Langkah Anas memobilisasi kekuatan kaum muda ini justru menimbulkan kegerahan politisi tua. Mereka merasa terancam, tidak heran bila resistensi terjadi.
SCROLL TO CONTINUE WITH CONTENT
Salah satu yang menjadi titik awal pertarungan yakni komposisi Banggar DPR. Bukan rahasia lagi kalau Banggar menjadi 'lahan basah' bagi para politikus. Nah, Anas sukses mengamankan wilayah ini.

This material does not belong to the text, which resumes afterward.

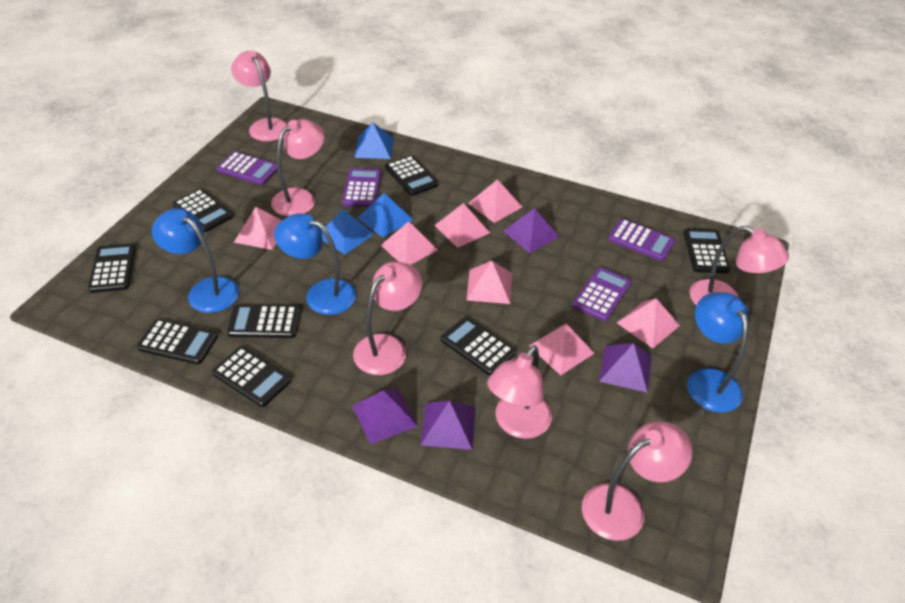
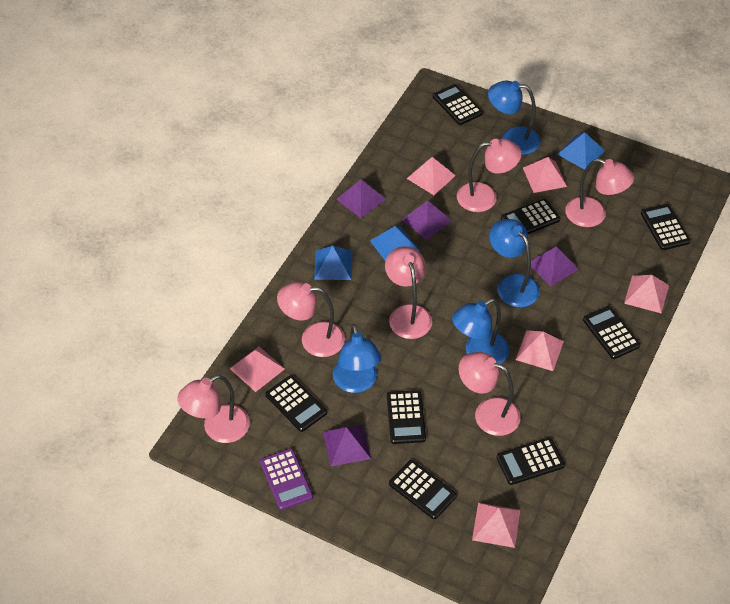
blue lamp: [152,208,239,313] [274,213,356,315] [687,292,748,413] = 3 -> [333,324,381,393] [452,298,509,364] [488,81,541,155] [489,219,540,307] = 4
pink pyramid: [234,207,282,250] [381,221,438,265] [435,203,490,248] [466,261,512,304] [468,179,522,223] [529,324,595,375] [617,298,680,348] = 7 -> [230,347,285,392] [407,157,456,195] [472,503,520,548] [516,330,564,371] [523,157,567,193] [624,275,669,314] = 6
purple calculator: [217,152,278,185] [342,168,381,207] [572,267,632,321] [608,219,675,261] = 4 -> [260,448,313,510] = 1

"Banggar itu jabatan strategis," imbuh sumber itu.
Namun berbagai rumors seputar pertarungan kubu muda dan kubu tua itu dibantah Wasekjen Partai Demokrat Ramadhan Pohan. Mantan wartawan itu menyebut tidak ada gerakan yang dilakukan Anas guna untuk mendongkrak politisi muda.
"Itu cuma rumor belaka. Hal seperti itu tidak ada di Demokrat maupun di Anas Urbaningrum, jadi itu tidak benar," terang Ramadhan saat dihubungi.
Menurutnya, bila Anas ingin merebut posisi strategis bisa saja langsung dilakukan. Hal ini dikarenakan Anas saat ini menjadi Ketum Partai Demokrat.
"Kalau dia mau, kapan saja bisa dia lakukan. Bukan wacana seperti ini. Makanya saya anggap itu hanya gosip belaka," terangnya.